*Problem statement*: Can you repeat these entries with "Phishing" swapped for "Email Fraud" and everything else kept the same? Omit the pictures from your reply.

***

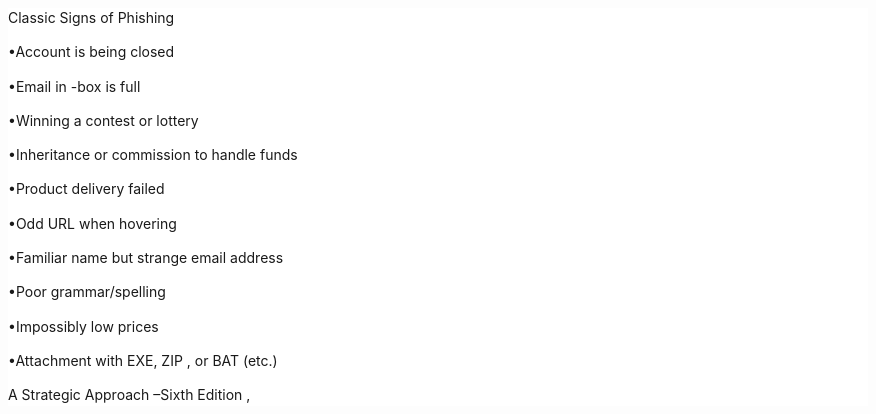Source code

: 

Classic Signs of Phishing

•Account is being closed

•Email in -box is full

•Winning a contest or lottery

•Inheritance or commission to handle funds

•Product delivery failed

•Odd URL when hovering

•Familiar name but strange email address

•Poor grammar/spelling

•Impossibly low prices

•Attachment with EXE, ZIP , or BAT (etc.)
 


 
A Strategic Approach –Sixth Edition
,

***

*Answer for the task*:
Source code

: 

Classic Signs of Email Fraud

•Account is being closed

•Email in -box is full

•Winning a contest or lottery

•Inheritance or commission to handle funds

•Product delivery failed

•Odd URL when hovering

•Familiar name but strange email address

•Poor grammar/spelling

•Impossibly low prices

•Attachment with EXE, ZIP , or BAT (etc.)
 


 
A Strategic Approach –Sixth Edition
,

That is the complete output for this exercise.